The Conservative Party now faces some tough choices. Many hard-line Brexit backers believe that May can be replaced by a different, more staunchly pro-Brexit premier who can negotiate a more distant relationship with the EU. But a Conservative leadership contest would be a major political distraction at a crucial juncture in national history.

“I think voters would crucify us at the polls if we began a leadership contest now,” said one senior civil servant not authorized to speak on the record. “And even if we go through all that palaver, we’re still back at square one. [The Conservatives] don’t have a majority. There’s no magic new deal coming along. It’s going to be: new boss, same old problem.”
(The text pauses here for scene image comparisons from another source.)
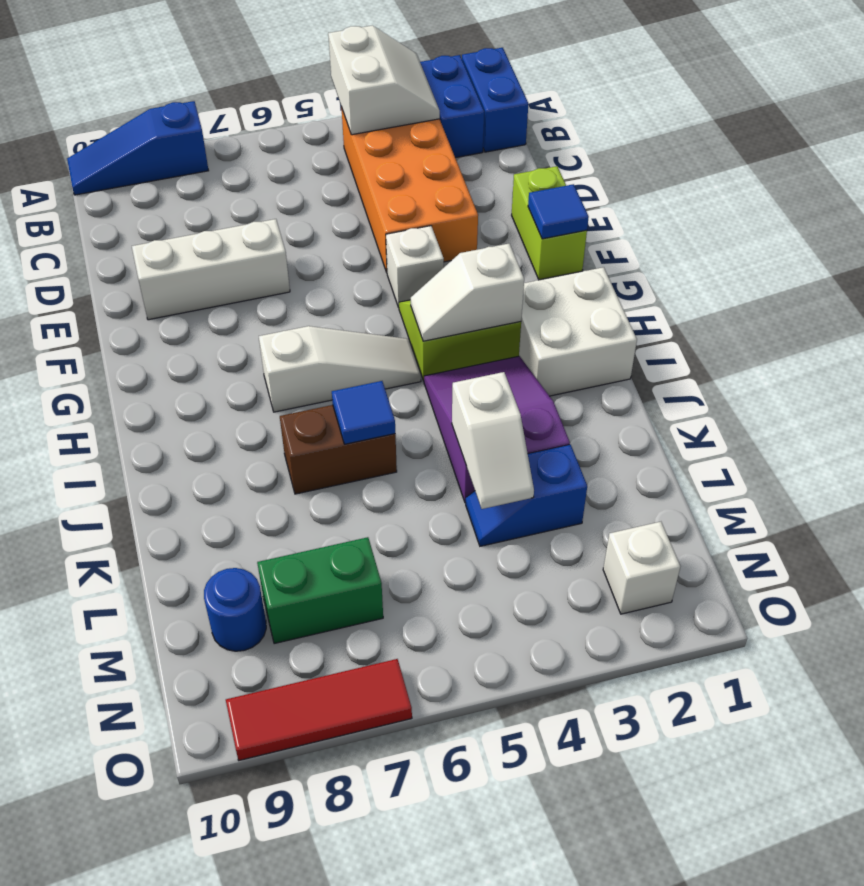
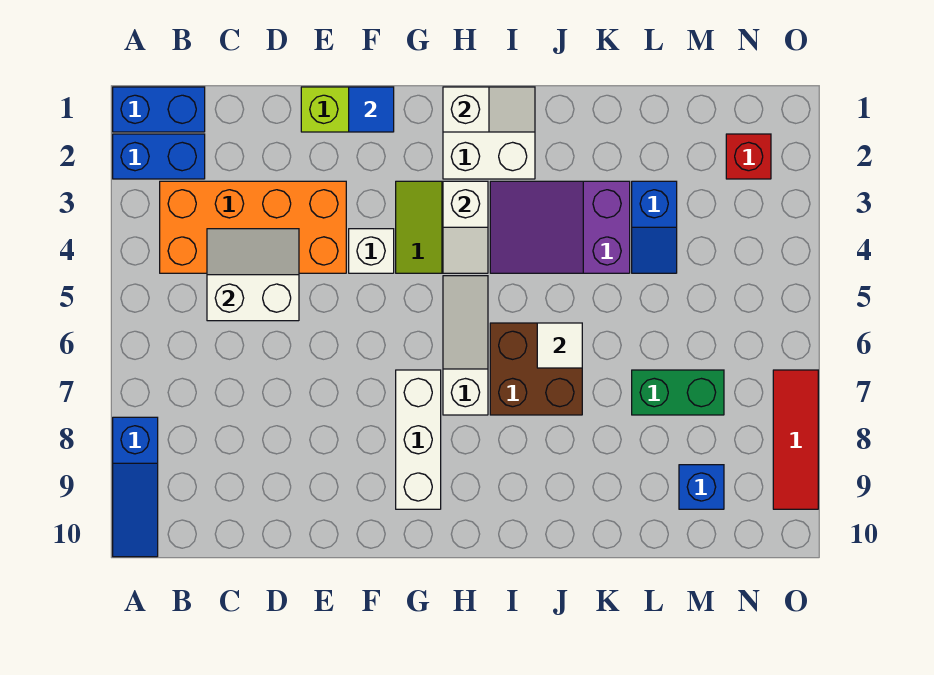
white 2x2 slope [328,25,440,135] -> white 2x2 slope moved to [207,229,299,321]
white 1x3 brick [132,219,290,320] -> white 1x3 brick moved to [396,370,441,509]
brown 1x2 brick [280,405,397,494] -> brown 2x2 brick [490,323,582,415]
blue 1x1 tile [332,381,395,444] -> white 1x1 tile [537,323,582,368]
white 1x2 slope [452,372,534,509] -> white 1x2 slope moved to [443,87,535,132]
green 1x2 brick [257,537,383,644] -> green 1x2 brick turned to [632,370,724,415]
blue 1x1 round brick [204,568,266,651] -> blue 1x1 brick [679,465,724,509]
white 1x1 brick [603,522,680,614] -> red 1x1 brick [726,134,771,179]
Such a leadership contest would usually take 12 weeks, though in the circumstances the race could be speeded up. Leading contenders include former Foreign Secretary Boris Johnson, a leading Brexit backer who is loved by the Conservative grass roots but despised by many of his fellow MPs; Home Secretary Sajid Javid, a former opponent of Brexit who has since changed his mind to back May’s Brexit plans; and current Foreign Secretary Jeremy Hunt, also a moderate pro-Brexiteer.

But there’s also a major tactical problem in a change of Conservative leadership. May recently survived a leadership challenge mounted by Brexit hard-liners and now under party rules cannot be challenged again for a year. She must either resign voluntarily or be ousted by a vote of no confidence in Parliament—which could also trigger a new general election. That’s exactly what opposition Labour Party leader Jeremy Corbyn wants. Some Conservatives have strategized that Corbyn remains sufficiently personally unpopular for a dynamic new Conservative leader to beat him, despite the mess the government has so far made of Brexit. But Corbyn’s consistent reluctance to make Labour an outright anti-Brexit party—partly out of personal skepticism of the EU and partly because many Labour heartlands backed Brexit—would mean that the next election would be fought with both major parties still officially backing the notion of Britain leaving the EU.
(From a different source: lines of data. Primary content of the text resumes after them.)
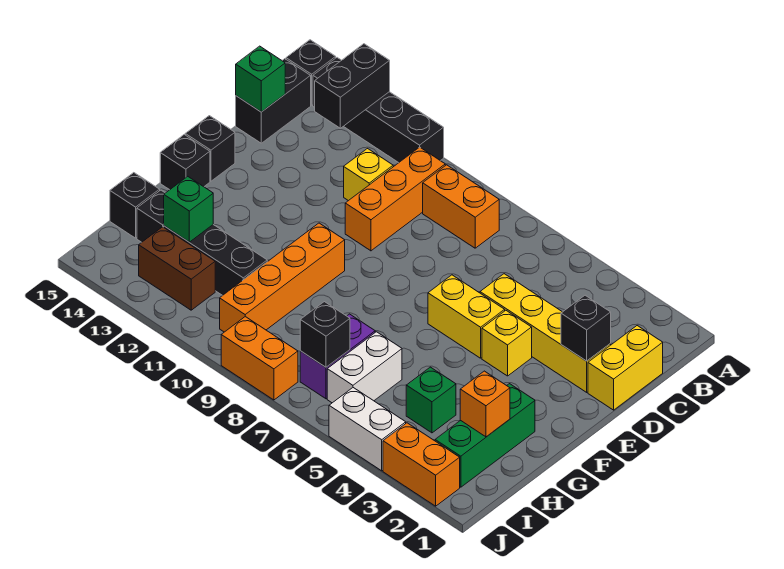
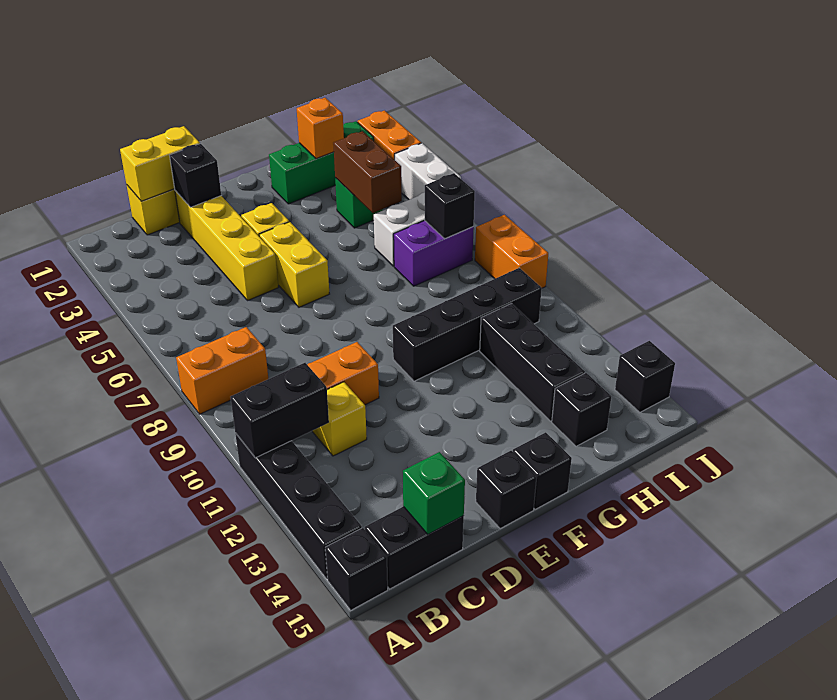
black 1x2 brick [315,44,390,128] -> black 1x2 brick moved to [230,363,329,458]
orange 1x2 brick [423,165,499,248] -> orange 1x2 brick turned to [176,327,268,414]
none -> yellow 1x2 brick [120,126,200,201]
orange 1x4 brick [220,223,345,332] -> black 1x4 brick [393,268,542,381]
green 1x1 brick [164,176,213,242] -> none
black 1x1 brick [110,173,160,238] -> black 1x1 brick moved to [615,341,675,412]
brown 1x2 brick [139,227,215,310] -> brown 1x2 brick moved to [333,131,402,213]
The other option to break the deadlock—and indeed the only one that might remain on the table after both May’s deal and no deal have been rejected—is the idea of a second national vote. Under pressure from grassroots Labour Party members, who overwhelmingly oppose Brexit, Corbyn has said he might be prepared to back May’s deal subject to a confirmatory referendum that would offer voters a choice between May’s withdrawal agreement and remaining in the EU. Corbyn’s idea was to avoid the political embarrassment of calling for a rerun of the 2016 referendum—and ducking the wrath of Labour Brexit supporters if a referendum overturned Brexit altogether. But if May’s deal is truly dead in the water, it’s now doubtful that there will be any kind of withdrawal agreement to vote on in any case.

In the hours after Tuesday’s vote, MPs proposed a vast and confusing array of alternative courses—from a third vote on May’s deal to a second referendum to proceeding to the transition period without a withdrawal agreement (a concoction known to MPs as the Malthouse compromise, despite its already having been explicitly ruled out by Barnier). But as parliamentarians veered wildly between fantasy and desperation, Britain’s business community—traditional Conservative Party stalwarts—showed signs of losing patience.

“Enough is enough. A new approach needed,” tweeted Carolyn Fairbairn, the director general of the Confederation of British Industry, a lobbying group that has long sounded warnings over the damage caused by Brexit uncertainty. “Extend Article 50 with a clear plan for progress: Conservatives must consign [their] red lines to history, Labour must come to table with genuine commitment to solutions. It’s time to stop this circus.”